At the White House press briefing on Thursday, Surgeon General Vivek Murthy discussed the advisory he issued today warning how health misinformation has prevented people from taking measures to stop the spread of COVID-19. Murthy also said that 10 of his family members died after contracting the coronavirus.

Video Transcript

– Today, I issued a surgeon general’s advisory on the dangers of health misinformation. Surgeon general advisories are reserved for urgent public health threats. And while those threats have often been related to what we eat, drink, and smoke, today, we live in a world where misinformation poses an imminent and insidious threat to our nation’s health.

Health misinformation is false, inaccurate, or misleading information about health according to the best evidence of the time. And while it often appears innocuous on social media apps, on retail sites or search engines, the truth is that misinformation takes away our freedom to make informed decisions about our health and the health of our loved ones. During the COVID-19 pandemic, health misinformation has led people to resist wearing masks in high-risk settings. It’s led them to turn down proven treatments and to choose not to get vaccinated.

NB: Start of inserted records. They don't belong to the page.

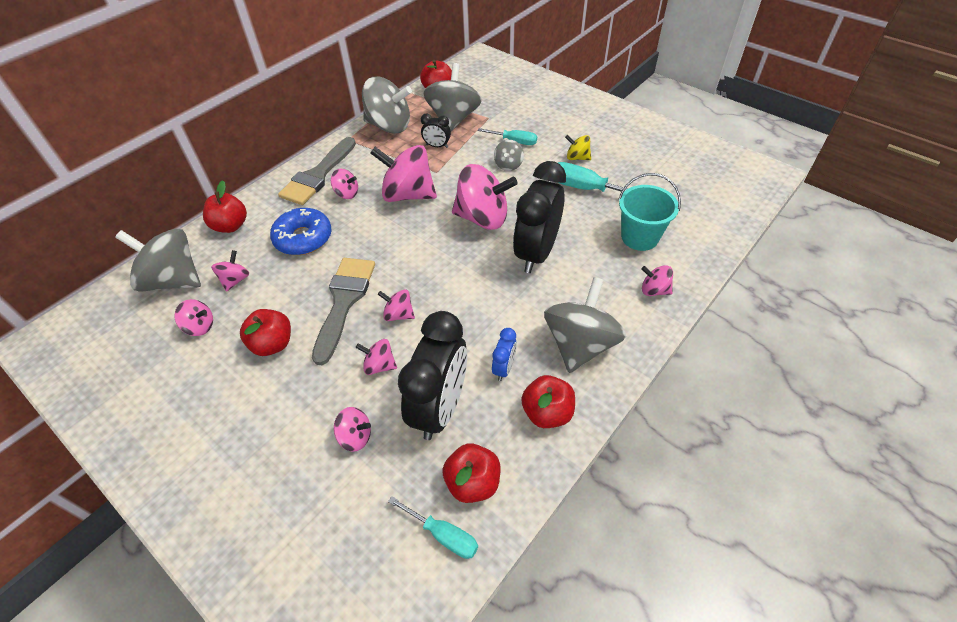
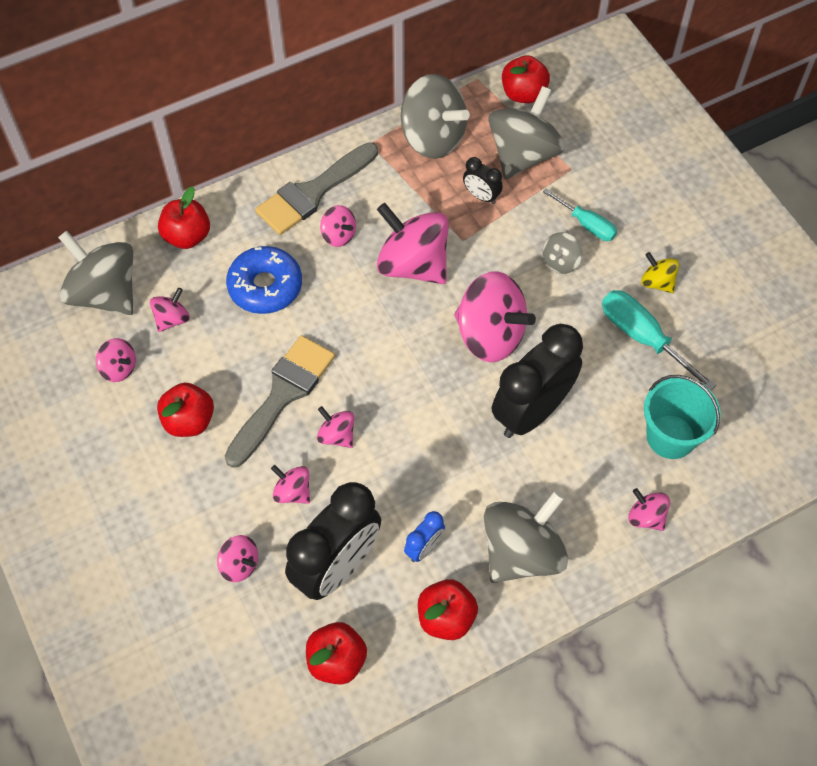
camera: 20 degrees right, 10 degrees up
turquoise screwdriver [388,496,478,559] -> none

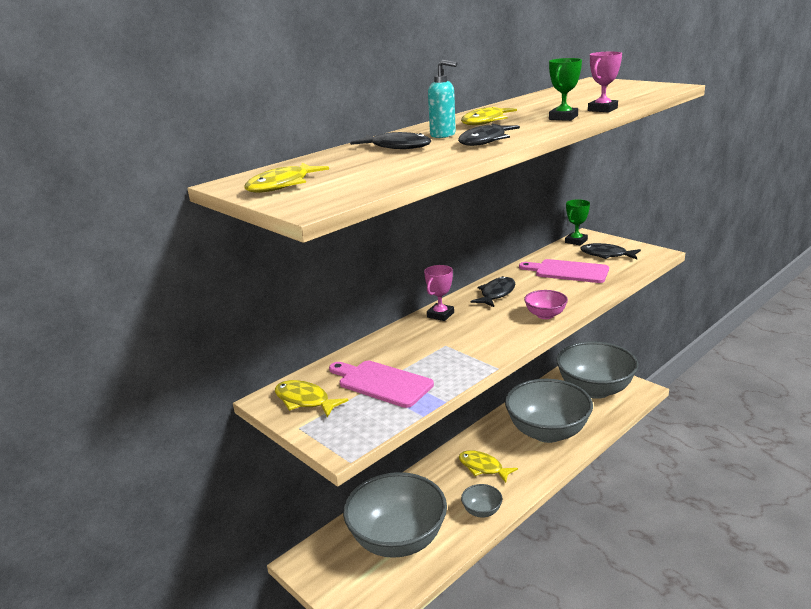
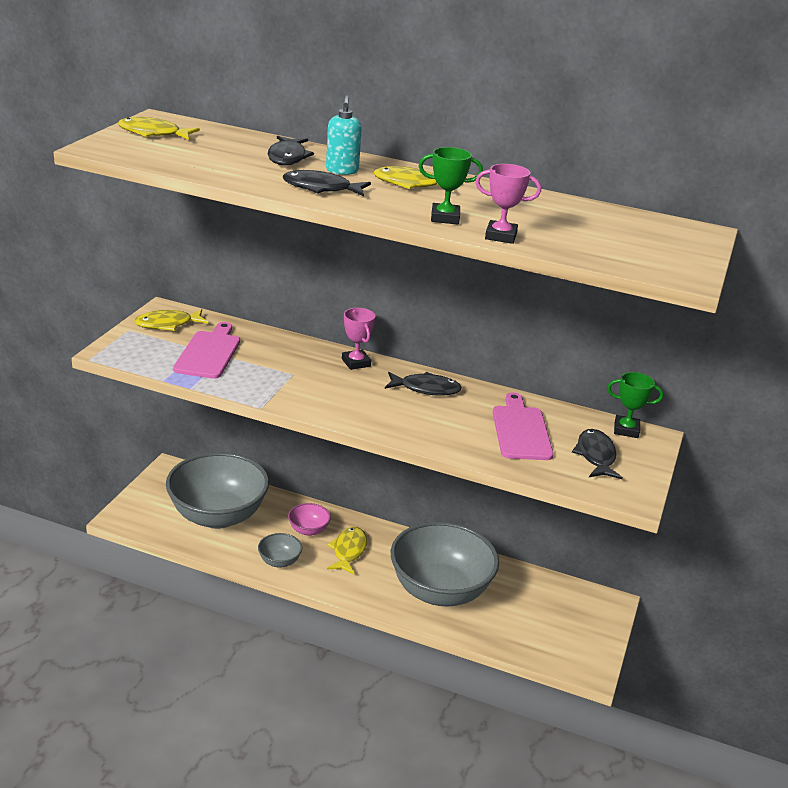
camera: 60 degrees right, 5 degrees up
yellow fish [275,380,349,418] -> yellow fish turned 120 degrees counterclockwise [134,309,208,331]
pink trophy [424,265,454,321] -> pink trophy turned 60 degrees clockwise [342,308,375,370]
pink bowl [524,290,568,319] -> pink bowl moved to [288,503,331,536]
grey bowl [556,342,638,399] -> none

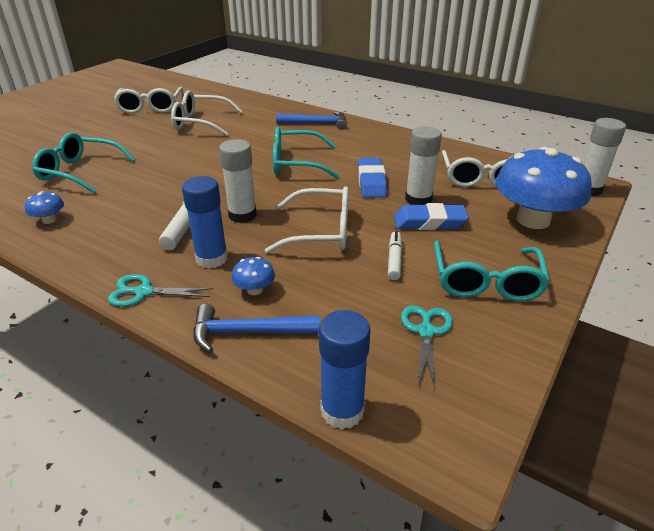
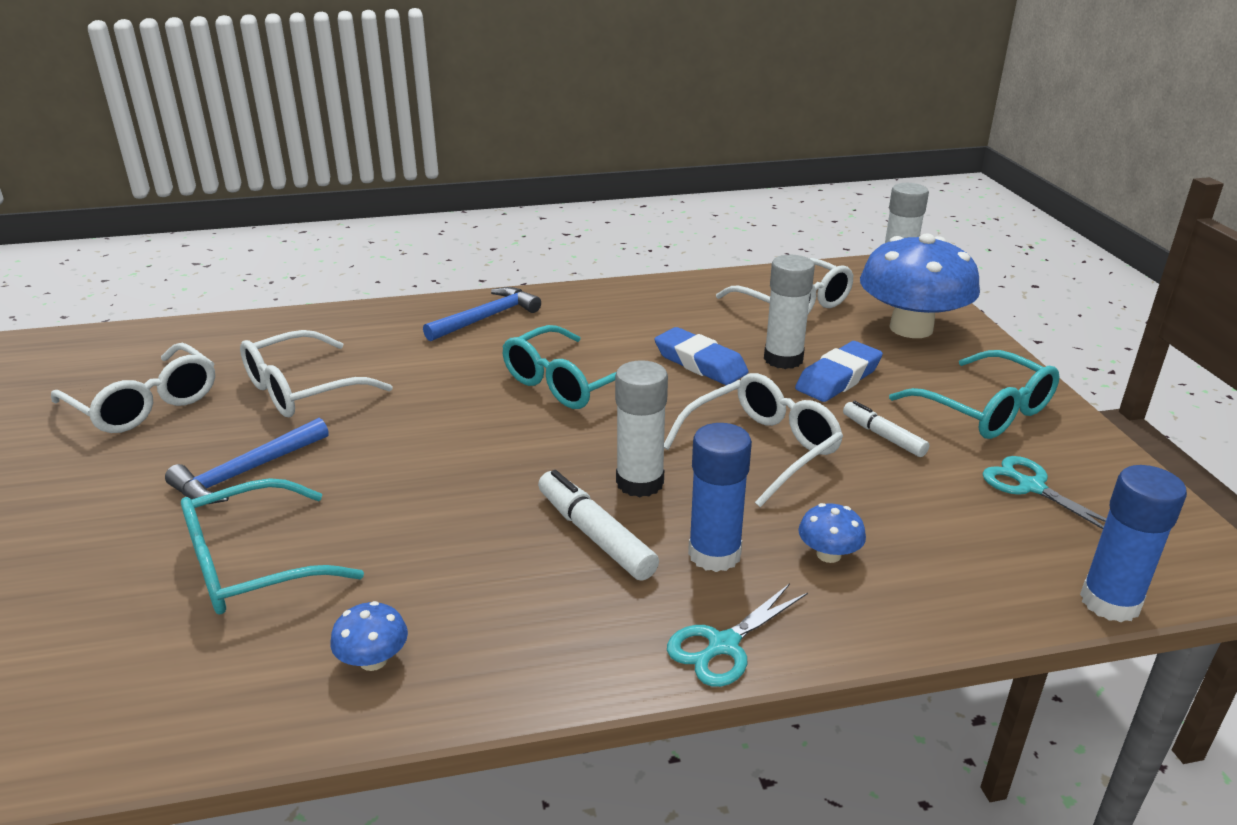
camera: 45 degrees left, 5 degrees down
blue hammer [193,304,319,352] -> blue hammer moved to [165,418,329,504]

This has led to avoidable illnesses and death. Simply put, health information has cost us lives. Now, health misinformation didn’t start with COVID-19. What’s different now, though, is the speed and scale at which health misinformation is spreading. Modern technology companies have enabled misinformation to poison our information environment with little accountability to their users.

They’ve allowed people who intentionally spread misinformation– what we call disinformation– to have extraordinary reach. They’ve designed product features such as like buttons that reward us for sharing emotionally charged content, not accurate content, and their algorithms tend to give us more of what we click on, pulling us deeper and deeper into a well of misinformation.

On a personal note, it’s painful for me to know that nearly every death we are seeing now from COVID-19 could have been prevented. I say that as someone who has lost 10 family members to COVID-19 and who wishes each and every day that they had had the opportunity to get vaccinated. I say that also as a concerned father of two young children who aren’t yet eligible for the vaccine.

But I know that our kids are depending on all of us to get vaccinated to shield them from this virus. Every week, I talk to doctors and nurses across our country who are burning out as they care for more and more patients with COVID-19 who never got vaccinated, all too often because they were misled by misinformation. We must confront misinformation as a nation. Every one of us has the power and the responsibility to make a difference in this fight.